Records from a data collection:
┏━━

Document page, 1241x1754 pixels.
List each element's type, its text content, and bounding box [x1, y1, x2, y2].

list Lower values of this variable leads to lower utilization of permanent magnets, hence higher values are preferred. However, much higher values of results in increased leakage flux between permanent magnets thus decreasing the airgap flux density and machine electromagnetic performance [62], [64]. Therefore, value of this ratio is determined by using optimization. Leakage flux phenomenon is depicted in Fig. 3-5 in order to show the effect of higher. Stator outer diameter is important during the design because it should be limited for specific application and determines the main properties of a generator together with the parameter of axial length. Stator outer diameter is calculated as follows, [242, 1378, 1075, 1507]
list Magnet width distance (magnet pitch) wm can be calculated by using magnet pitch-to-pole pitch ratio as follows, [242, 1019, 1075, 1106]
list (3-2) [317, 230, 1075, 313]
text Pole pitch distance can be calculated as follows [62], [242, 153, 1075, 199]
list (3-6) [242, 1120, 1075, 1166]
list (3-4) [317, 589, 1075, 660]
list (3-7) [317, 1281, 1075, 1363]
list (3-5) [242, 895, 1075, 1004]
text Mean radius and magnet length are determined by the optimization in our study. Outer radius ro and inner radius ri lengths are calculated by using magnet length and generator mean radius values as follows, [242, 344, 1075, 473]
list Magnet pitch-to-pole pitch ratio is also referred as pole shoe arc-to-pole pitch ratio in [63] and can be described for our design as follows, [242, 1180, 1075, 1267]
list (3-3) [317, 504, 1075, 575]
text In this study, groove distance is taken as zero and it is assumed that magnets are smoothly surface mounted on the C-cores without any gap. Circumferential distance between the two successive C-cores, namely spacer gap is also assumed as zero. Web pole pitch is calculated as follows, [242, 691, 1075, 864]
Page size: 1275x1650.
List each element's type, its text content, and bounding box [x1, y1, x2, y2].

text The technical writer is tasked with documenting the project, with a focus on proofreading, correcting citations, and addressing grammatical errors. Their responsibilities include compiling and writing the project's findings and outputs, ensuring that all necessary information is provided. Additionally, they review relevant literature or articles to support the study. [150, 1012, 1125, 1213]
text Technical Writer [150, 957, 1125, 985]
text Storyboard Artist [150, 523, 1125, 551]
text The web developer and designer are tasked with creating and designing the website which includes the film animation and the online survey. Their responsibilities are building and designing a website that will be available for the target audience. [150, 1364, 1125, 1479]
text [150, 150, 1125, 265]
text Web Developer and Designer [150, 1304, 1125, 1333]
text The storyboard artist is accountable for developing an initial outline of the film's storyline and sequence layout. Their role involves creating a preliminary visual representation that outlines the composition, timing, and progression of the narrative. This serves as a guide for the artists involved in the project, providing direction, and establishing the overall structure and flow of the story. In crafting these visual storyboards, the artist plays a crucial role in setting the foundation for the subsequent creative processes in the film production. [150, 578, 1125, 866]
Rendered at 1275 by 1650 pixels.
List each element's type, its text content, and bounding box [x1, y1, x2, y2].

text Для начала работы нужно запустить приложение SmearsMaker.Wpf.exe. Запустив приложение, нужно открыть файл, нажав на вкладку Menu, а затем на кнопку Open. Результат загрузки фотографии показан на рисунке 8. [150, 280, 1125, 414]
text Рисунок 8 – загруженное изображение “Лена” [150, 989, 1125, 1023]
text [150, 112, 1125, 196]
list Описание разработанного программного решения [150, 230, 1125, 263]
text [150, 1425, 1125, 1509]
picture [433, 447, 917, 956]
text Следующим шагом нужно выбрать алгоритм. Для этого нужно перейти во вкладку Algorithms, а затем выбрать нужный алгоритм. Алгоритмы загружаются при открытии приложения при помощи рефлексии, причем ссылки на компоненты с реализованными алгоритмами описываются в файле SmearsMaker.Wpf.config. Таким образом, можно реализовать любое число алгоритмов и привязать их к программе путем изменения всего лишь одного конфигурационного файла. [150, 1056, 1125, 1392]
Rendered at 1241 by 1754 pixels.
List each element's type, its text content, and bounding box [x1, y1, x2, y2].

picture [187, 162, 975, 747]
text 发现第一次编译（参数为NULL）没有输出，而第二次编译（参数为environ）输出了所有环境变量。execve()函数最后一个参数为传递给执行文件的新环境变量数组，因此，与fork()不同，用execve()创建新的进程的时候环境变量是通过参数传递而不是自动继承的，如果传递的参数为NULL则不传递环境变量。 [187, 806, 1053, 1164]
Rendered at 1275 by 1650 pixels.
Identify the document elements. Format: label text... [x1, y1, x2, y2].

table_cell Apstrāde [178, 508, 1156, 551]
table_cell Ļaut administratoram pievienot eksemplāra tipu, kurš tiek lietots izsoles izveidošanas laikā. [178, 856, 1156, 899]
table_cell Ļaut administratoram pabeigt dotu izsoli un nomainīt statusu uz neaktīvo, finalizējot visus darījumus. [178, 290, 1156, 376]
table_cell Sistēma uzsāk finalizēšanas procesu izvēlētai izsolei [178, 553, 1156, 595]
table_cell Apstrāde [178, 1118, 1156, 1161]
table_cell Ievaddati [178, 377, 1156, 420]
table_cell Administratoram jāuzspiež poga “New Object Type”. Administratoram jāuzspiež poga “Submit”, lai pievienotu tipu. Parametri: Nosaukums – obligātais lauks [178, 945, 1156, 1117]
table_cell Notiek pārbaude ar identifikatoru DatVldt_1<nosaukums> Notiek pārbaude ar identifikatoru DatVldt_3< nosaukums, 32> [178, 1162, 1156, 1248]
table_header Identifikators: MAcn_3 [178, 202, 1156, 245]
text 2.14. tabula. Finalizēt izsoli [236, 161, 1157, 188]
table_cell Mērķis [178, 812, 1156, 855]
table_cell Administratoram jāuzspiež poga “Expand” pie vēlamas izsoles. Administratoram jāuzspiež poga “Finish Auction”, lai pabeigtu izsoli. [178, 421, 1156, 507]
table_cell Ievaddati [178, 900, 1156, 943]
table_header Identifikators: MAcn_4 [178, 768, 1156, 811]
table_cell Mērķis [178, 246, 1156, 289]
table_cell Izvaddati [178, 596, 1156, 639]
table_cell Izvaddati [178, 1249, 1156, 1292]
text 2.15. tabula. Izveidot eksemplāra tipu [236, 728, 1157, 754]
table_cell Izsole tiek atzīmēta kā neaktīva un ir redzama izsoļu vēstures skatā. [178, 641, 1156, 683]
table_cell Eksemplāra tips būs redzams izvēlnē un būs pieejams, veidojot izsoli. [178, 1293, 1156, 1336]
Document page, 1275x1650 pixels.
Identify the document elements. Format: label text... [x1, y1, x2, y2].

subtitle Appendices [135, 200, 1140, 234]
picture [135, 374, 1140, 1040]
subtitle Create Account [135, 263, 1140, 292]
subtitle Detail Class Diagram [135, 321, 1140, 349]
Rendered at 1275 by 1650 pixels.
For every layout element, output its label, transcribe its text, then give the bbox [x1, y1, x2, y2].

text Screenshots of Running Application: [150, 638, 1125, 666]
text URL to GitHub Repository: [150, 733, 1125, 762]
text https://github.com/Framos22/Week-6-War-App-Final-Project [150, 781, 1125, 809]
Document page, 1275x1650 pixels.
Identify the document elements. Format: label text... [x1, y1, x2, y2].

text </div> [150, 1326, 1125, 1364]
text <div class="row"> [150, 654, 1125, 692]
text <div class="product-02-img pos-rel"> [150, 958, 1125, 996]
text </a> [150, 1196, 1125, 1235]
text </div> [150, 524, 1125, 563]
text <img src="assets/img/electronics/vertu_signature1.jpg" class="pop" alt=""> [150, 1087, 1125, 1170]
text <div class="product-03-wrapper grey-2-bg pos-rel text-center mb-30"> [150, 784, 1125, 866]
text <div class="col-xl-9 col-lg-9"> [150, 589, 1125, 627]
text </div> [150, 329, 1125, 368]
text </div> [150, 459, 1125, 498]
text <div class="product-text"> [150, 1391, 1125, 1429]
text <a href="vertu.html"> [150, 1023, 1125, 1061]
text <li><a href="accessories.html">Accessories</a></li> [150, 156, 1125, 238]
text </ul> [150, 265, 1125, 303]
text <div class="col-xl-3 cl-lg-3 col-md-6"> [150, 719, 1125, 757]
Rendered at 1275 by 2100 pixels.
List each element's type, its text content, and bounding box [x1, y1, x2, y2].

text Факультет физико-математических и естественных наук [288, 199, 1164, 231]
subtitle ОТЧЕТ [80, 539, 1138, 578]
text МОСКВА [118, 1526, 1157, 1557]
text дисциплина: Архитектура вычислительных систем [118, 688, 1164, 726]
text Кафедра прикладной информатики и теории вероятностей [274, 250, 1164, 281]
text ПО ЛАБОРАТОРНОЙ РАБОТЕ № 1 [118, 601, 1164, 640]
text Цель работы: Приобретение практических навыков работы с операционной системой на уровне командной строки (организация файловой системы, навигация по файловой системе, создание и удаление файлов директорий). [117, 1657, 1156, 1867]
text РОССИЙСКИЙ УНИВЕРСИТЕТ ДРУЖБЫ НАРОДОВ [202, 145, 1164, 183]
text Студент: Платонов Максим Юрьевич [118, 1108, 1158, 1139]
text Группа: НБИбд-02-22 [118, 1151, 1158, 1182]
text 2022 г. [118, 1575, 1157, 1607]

┗━━

# About this exercise
Nothing but the lines above from the one containing "For every layout" through the one containing "Rendered at 1275 by 2100 pixels." should appear in the answer, each repeated exactly.

# Exercise output
For every layout element, output its label, transcribe its text, then give the bbox [x1, y1, x2, y2].

text Screenshots of Running Application: [150, 638, 1125, 666]
text URL to GitHub Repository: [150, 733, 1125, 762]
text https://github.com/Framos22/Week-6-War-App-Final-Project [150, 781, 1125, 809]
Document page, 1275x1650 pixels.
Identify the document elements. Format: label text... [x1, y1, x2, y2].

text </div> [150, 1326, 1125, 1364]
text <div class="row"> [150, 654, 1125, 692]
text <div class="product-02-img pos-rel"> [150, 958, 1125, 996]
text </a> [150, 1196, 1125, 1235]
text </div> [150, 524, 1125, 563]
text <img src="assets/img/electronics/vertu_signature1.jpg" class="pop" alt=""> [150, 1087, 1125, 1170]
text <div class="product-03-wrapper grey-2-bg pos-rel text-center mb-30"> [150, 784, 1125, 866]
text <div class="col-xl-9 col-lg-9"> [150, 589, 1125, 627]
text </div> [150, 329, 1125, 368]
text </div> [150, 459, 1125, 498]
text <div class="product-text"> [150, 1391, 1125, 1429]
text <a href="vertu.html"> [150, 1023, 1125, 1061]
text <li><a href="accessories.html">Accessories</a></li> [150, 156, 1125, 238]
text </ul> [150, 265, 1125, 303]
text <div class="col-xl-3 cl-lg-3 col-md-6"> [150, 719, 1125, 757]
Rendered at 1275 by 2100 pixels.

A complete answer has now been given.